Friday, 10/3/14
Since the Church wants us to learn from this Thirty-Eighth
Chapter of Job, we might as well take a crack at it, even though we know little
about the Book of Job.
We all have a general idea of it. Job was a just man,
possessing many flocks, a fine family, and good health. According to the story,
God was pleased with Job, but Satan protested, saying Job was a fine person
only because evil never touched him. Satan went on to ask permission to afflict
Job to test his goodness and his patience.
With God’s permission, Satan tested Job by bringing the loss
of his wealth, family, and health on him. Job was reduced to sitting on a
dung heap where he occupied himself scraping his sores with a bit of broken
pottery. His good wife told him to curse God and then die.
In this very long poem three friends came to comfort Job,
but ended up by asking Job to see
that it was all his to fault. To
their accusations Job replied, “Let God weigh me in the scales of justice, thus
will he know my innocence.”
Then, a fourth “comforter” Elihu, came along, and in six
chapters of verse he explained how Job and his first three friends were all
wrong.
In today’s reading God came along to explain how Job and his
four friends were all out of their league when it comes to explaining how some
people succeed while others fail.
In a lame-brained attempt at explaining today’s reading I’d
say that Job and his friends were ridiculous.
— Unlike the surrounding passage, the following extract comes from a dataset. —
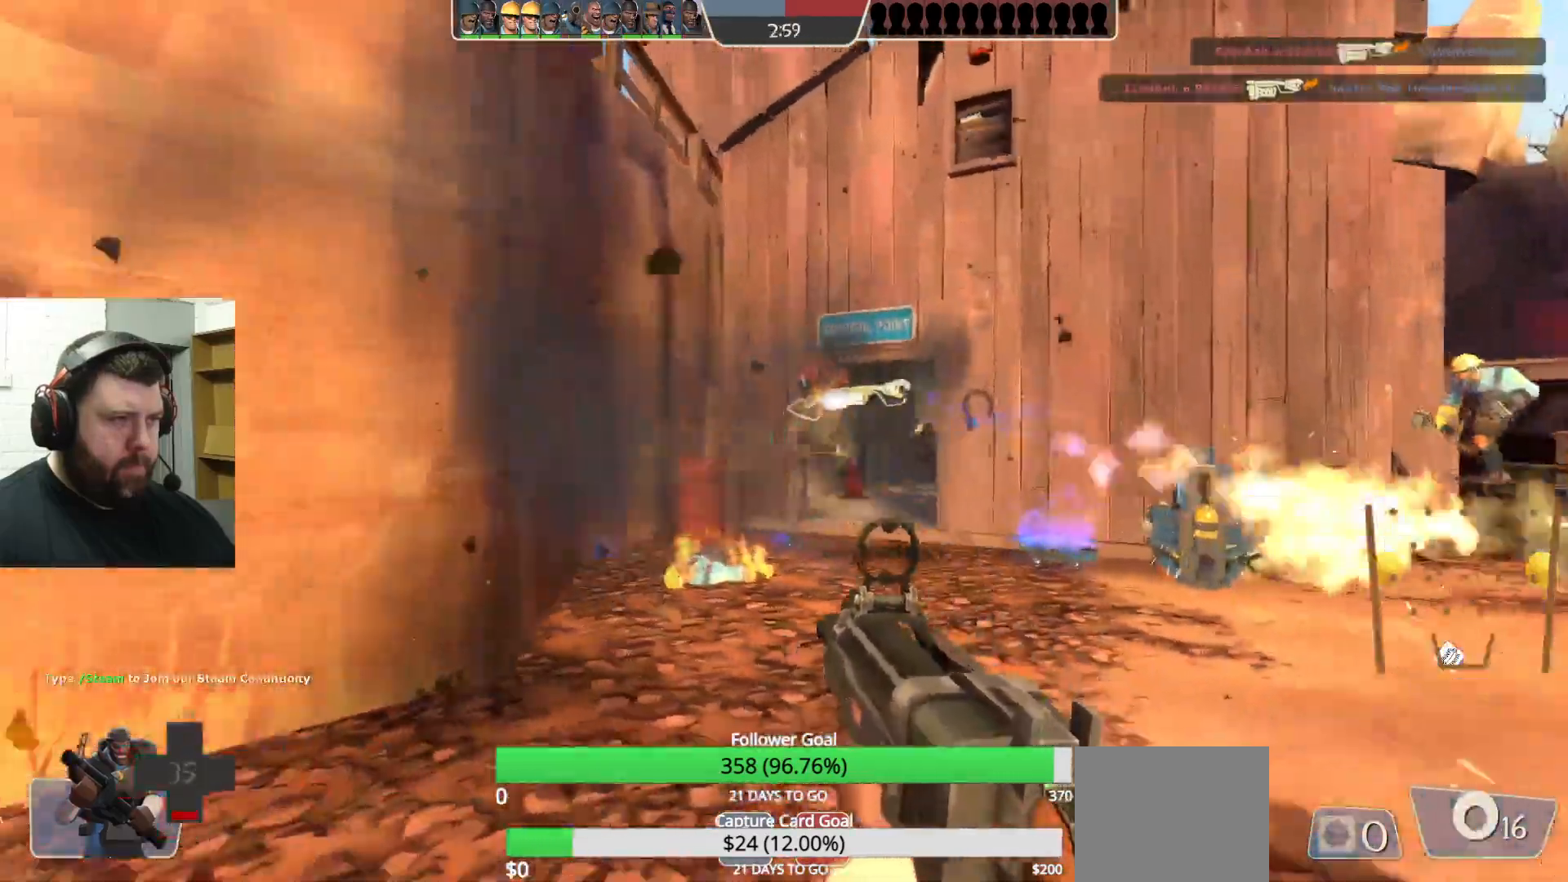
{"buttons": ["R2"], "left_stick": "up-left", "right_stick": "right", "events": [[117, "R1", "down"], [200, "R1", "up"], [300, "right_stick", "right"], [317, "left_stick", "up-left"], [433, "R1", "down"], [433, "R2", "down"], [500, "R1", "up"]]}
Since they knew nothing about the
chemistry or the physical forces governing their world, they would have been
better off if they had just acknowledged their ignorance. Their presumptuous
attempts at taking charge reminds me of two stories,
One story has to do with Mike, the youngest of six brothers
in a shanty Irish family on our street. The older five did well in the war,
using the GI Bill to get educations and good positions. They always laughingly
called young Mike “All Stars.” In pick-up games Mike always tried telling each
of us what position to play. He couldn’t make a good life of it, because he
didn’t know he needed to get a good start from the bottom.
The other story about an individual not facing up to his
smallness concerned a mouse. The elephant was giving him a bad time about being
so puny, but the mouse sought for some respect by explaining, “Look here, I’ve
been sick.”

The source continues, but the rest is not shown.